Тут, правда, никаким «титоизмом» даже в намеке не пахло, и послушен он был на зависть аж самому тов. Червенкову, зато по остальным статьям подходил как нельзя лучше: «главорез» (мало кто любит, а многие ненавидят), амбициозен (в контрах с эмигрантами), а главное, туповат и, следовательно, легко заменим. В придачу же, поскольку «состав» за таким «паровозиком» потянуть было сложно, Кремль дал рекомендацию привлечь к ответственности некоего тов. Чанкова.
Однако тов. Червенков, как ни странно, раз за разом находил аргументы в пользу тов. Югова, с которым вообще-то не ладил, и тов. Чанкова тоже брал под защиту, зато персона тов. Костова, вопреки очевидной неохоте Кремля ее рассматривать, в «колодах» возникала вновь и вновь. В Софии явно не желали выводить Папуаса из-под удара.
Нельзя сказать, что такой опытный партийный волк, как Папуас, не насторожился. Он имел сеть информаторов во всех структурах и чуял, что ветер дует нехороший, но ничего конкретного выяснить, а значит, и предпринять не мог. А потом, 7 марта, в Москву самолетом отправили тов. Димитрова, накануне плохо себя почувствовавшего.
Потом уже начались слухи и сплетни: дескать, то ли тов. Вышинский «заманил в самолет и увез», то ли тов.

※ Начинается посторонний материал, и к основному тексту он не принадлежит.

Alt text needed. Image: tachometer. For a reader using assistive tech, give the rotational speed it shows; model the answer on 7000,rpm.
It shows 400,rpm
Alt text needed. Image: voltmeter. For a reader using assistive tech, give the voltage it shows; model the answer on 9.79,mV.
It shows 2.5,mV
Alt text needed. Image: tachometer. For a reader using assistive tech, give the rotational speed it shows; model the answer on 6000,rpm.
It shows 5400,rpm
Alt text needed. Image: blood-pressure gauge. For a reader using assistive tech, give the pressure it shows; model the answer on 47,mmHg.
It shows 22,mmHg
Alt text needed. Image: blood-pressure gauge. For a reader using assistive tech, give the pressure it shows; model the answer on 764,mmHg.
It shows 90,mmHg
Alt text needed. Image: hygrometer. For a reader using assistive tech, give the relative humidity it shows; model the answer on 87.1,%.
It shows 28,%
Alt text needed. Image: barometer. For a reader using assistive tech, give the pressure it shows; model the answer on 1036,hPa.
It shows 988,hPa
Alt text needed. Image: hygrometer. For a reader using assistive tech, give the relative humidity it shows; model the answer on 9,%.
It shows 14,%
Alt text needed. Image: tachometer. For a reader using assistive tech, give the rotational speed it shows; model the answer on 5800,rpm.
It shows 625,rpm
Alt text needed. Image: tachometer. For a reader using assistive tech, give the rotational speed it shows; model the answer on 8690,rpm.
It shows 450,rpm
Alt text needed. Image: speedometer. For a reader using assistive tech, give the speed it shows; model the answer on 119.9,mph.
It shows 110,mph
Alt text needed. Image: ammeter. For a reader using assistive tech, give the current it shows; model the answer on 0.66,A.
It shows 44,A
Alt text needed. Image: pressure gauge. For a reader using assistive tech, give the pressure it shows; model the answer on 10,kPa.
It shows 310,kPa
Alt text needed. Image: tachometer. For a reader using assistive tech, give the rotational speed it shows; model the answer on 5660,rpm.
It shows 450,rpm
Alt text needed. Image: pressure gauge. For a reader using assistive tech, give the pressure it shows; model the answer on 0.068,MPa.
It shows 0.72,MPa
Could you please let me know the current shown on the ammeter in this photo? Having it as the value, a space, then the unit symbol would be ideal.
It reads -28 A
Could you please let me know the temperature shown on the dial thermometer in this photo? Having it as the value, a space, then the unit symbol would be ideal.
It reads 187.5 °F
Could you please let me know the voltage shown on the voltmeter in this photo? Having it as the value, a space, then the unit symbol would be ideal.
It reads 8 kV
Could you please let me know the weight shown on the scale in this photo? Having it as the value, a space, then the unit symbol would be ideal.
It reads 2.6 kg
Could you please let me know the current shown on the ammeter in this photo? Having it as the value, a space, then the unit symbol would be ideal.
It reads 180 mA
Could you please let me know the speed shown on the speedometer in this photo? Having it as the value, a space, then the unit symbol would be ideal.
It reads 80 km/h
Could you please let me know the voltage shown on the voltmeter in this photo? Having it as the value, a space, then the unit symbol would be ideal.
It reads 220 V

Берия, «уезжая из Болгарии, насильно вывез», — а на самом деле всё куда прозаичнее: очень больной человек действительно почувствовал себя худо и поехал в Москву на внеплановый осмотр, как до того бывало нередко.
Правда, оттуда он уже не вернулся, однако оснований для какой-то конспирологии нет: в каком стационаре лежал, известно, диагнозы и процедуры не секрет, с кем встречался — тоже. И тем не менее факт есть факт: из активной деятельности человек-легенда выпал, а замещать его остался, разумеется, тов. Костов. Однако в тот же день, сразу после того, как самолет взлетел, состоялось заседание Политбюро, по ходу которого тов. Коларов, тов. Червенков, тов. Югов и еще кто-то «буквально набросились» на и.о. премьера, обвинив его непонятно в чем (протокола нет), выразив недоверие и поручив «временно» возглавить правительство тов. Червенкову.